EXERCISE DETAILS
Reproduce the lines from the first one through the line that contains "11. Sınıf Matematik", both included, with no changes.

____ GIVEN RECORDS

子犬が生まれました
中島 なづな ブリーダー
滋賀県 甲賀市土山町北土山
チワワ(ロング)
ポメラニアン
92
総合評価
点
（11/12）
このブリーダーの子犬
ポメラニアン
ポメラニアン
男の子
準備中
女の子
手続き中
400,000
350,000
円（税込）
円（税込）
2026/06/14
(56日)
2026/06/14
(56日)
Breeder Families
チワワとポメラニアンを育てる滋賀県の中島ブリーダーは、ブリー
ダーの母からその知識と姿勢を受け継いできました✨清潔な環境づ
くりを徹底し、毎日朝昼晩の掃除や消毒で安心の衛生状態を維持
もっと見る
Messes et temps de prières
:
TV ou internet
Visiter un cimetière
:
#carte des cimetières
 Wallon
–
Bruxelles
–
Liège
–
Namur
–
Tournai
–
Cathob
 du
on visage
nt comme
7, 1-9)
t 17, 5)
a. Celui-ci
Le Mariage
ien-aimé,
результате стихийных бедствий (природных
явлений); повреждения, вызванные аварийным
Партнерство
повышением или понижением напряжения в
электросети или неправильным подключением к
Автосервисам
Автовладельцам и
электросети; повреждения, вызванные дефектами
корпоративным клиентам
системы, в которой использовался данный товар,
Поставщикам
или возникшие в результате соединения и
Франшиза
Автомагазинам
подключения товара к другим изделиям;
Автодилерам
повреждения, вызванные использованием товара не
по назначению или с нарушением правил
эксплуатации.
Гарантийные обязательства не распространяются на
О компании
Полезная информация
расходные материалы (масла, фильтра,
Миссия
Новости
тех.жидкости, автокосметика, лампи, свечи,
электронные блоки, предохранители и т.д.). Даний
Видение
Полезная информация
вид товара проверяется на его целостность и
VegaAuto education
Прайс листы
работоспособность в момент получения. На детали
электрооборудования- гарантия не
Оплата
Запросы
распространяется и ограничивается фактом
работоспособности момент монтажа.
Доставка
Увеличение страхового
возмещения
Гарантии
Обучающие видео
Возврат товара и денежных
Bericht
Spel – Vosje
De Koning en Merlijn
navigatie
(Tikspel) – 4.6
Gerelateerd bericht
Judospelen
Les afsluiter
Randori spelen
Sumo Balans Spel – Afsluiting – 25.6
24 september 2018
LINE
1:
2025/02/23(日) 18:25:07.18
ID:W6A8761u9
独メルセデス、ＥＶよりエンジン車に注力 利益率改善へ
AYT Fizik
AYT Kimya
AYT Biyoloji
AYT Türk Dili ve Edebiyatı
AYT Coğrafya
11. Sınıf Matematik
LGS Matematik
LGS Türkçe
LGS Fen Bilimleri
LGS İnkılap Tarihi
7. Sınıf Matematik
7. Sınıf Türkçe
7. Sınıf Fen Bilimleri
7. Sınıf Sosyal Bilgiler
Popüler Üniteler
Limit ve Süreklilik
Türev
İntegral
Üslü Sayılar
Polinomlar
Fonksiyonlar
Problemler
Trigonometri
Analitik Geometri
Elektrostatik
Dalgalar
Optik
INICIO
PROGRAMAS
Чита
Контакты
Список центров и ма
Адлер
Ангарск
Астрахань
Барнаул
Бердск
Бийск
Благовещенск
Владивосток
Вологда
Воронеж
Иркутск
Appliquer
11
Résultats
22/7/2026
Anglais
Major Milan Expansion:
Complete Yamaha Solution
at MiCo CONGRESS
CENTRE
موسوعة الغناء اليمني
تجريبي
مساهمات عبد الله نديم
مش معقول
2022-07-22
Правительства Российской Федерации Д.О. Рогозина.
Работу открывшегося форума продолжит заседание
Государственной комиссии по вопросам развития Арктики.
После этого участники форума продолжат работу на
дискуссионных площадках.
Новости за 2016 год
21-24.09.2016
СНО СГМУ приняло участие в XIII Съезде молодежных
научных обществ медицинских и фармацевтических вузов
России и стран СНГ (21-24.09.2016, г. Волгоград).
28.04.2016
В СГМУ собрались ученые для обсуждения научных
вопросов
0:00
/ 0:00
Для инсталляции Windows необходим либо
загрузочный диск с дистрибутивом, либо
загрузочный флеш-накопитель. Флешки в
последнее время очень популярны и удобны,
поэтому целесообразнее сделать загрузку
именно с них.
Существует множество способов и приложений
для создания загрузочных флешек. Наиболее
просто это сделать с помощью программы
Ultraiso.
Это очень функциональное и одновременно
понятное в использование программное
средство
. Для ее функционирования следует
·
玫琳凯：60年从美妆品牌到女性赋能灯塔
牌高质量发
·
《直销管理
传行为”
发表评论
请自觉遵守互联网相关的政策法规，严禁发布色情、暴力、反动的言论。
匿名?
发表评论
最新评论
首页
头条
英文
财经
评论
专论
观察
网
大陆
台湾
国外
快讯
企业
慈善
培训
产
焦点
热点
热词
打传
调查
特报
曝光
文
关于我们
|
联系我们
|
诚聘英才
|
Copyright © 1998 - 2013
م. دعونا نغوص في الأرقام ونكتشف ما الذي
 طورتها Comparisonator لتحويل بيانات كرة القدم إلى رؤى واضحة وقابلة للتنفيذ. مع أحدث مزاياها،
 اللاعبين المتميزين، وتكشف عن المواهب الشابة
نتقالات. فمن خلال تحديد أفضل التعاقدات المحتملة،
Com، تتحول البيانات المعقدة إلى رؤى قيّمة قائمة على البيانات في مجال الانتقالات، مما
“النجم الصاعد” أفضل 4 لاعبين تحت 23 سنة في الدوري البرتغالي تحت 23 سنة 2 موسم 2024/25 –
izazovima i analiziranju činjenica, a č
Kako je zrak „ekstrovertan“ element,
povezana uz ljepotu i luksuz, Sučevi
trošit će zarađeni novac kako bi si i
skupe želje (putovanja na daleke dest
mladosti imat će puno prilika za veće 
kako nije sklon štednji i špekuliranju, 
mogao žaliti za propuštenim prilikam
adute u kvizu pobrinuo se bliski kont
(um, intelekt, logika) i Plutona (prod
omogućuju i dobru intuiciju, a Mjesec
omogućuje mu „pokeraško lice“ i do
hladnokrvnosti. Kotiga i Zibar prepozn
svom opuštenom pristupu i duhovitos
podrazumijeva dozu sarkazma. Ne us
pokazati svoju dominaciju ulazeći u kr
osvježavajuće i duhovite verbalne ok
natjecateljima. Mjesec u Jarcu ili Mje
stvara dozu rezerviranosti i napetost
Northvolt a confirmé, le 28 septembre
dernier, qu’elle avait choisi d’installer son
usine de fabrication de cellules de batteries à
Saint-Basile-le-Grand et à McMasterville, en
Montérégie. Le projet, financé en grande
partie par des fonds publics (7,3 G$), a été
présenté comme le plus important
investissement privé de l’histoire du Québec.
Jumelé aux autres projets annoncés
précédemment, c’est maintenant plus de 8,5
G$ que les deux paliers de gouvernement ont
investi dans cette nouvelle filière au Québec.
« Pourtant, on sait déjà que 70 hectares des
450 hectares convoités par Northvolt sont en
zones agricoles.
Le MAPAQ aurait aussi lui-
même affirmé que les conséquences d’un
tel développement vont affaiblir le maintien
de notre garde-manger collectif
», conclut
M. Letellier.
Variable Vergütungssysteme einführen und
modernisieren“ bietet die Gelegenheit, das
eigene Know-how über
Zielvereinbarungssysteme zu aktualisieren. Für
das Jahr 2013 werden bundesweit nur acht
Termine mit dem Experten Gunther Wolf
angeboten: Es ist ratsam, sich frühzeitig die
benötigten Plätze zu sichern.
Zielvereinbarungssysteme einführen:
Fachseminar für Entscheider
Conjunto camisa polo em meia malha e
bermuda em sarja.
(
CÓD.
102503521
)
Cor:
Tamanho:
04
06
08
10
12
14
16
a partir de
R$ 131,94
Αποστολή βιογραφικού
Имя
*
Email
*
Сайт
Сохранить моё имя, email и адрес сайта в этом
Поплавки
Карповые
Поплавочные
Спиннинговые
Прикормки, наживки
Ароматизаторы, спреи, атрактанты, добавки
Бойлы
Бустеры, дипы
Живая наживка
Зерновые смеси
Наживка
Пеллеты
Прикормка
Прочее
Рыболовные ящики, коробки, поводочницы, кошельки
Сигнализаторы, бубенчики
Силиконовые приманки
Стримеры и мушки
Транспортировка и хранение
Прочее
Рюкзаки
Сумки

________

ANSWER SECTION
子犬が生まれました
中島 なづな ブリーダー
滋賀県 甲賀市土山町北土山
チワワ(ロング)
ポメラニアン
92
総合評価
点
（11/12）
このブリーダーの子犬
ポメラニアン
ポメラニアン
男の子
準備中
女の子
手続き中
400,000
350,000
円（税込）
円（税込）
2026/06/14
(56日)
2026/06/14
(56日)
Breeder Families
チワワとポメラニアンを育てる滋賀県の中島ブリーダーは、ブリー
ダーの母からその知識と姿勢を受け継いできました✨清潔な環境づ
くりを徹底し、毎日朝昼晩の掃除や消毒で安心の衛生状態を維持
もっと見る
Messes et temps de prières
:
TV ou internet
Visiter un cimetière
:
#carte des cimetières
 Wallon
–
Bruxelles
–
Liège
–
Namur
–
Tournai
–
Cathob
 du
on visage
nt comme
7, 1-9)
t 17, 5)
a. Celui-ci
Le Mariage
ien-aimé,
результате стихийных бедствий (природных
явлений); повреждения, вызванные аварийным
Партнерство
повышением или понижением напряжения в
электросети или неправильным подключением к
Автосервисам
Автовладельцам и
электросети; повреждения, вызванные дефектами
корпоративным клиентам
системы, в которой использовался данный товар,
Поставщикам
или возникшие в результате соединения и
Франшиза
Автомагазинам
подключения товара к другим изделиям;
Автодилерам
повреждения, вызванные использованием товара не
по назначению или с нарушением правил
эксплуатации.
Гарантийные обязательства не распространяются на
О компании
Полезная информация
расходные материалы (масла, фильтра,
Миссия
Новости
тех.жидкости, автокосметика, лампи, свечи,
электронные блоки, предохранители и т.д.). Даний
Видение
Полезная информация
вид товара проверяется на его целостность и
VegaAuto education
Прайс листы
работоспособность в момент получения. На детали
электрооборудования- гарантия не
Оплата
Запросы
распространяется и ограничивается фактом
работоспособности момент монтажа.
Доставка
Увеличение страхового
возмещения
Гарантии
Обучающие видео
Возврат товара и денежных
Bericht
Spel – Vosje
De Koning en Merlijn
navigatie
(Tikspel) – 4.6
Gerelateerd bericht
Judospelen
Les afsluiter
Randori spelen
Sumo Balans Spel – Afsluiting – 25.6
24 september 2018
LINE
1:
2025/02/23(日) 18:25:07.18
ID:W6A8761u9
独メルセデス、ＥＶよりエンジン車に注力 利益率改善へ
AYT Fizik
AYT Kimya
AYT Biyoloji
AYT Türk Dili ve Edebiyatı
AYT Coğrafya
11. Sınıf Matematik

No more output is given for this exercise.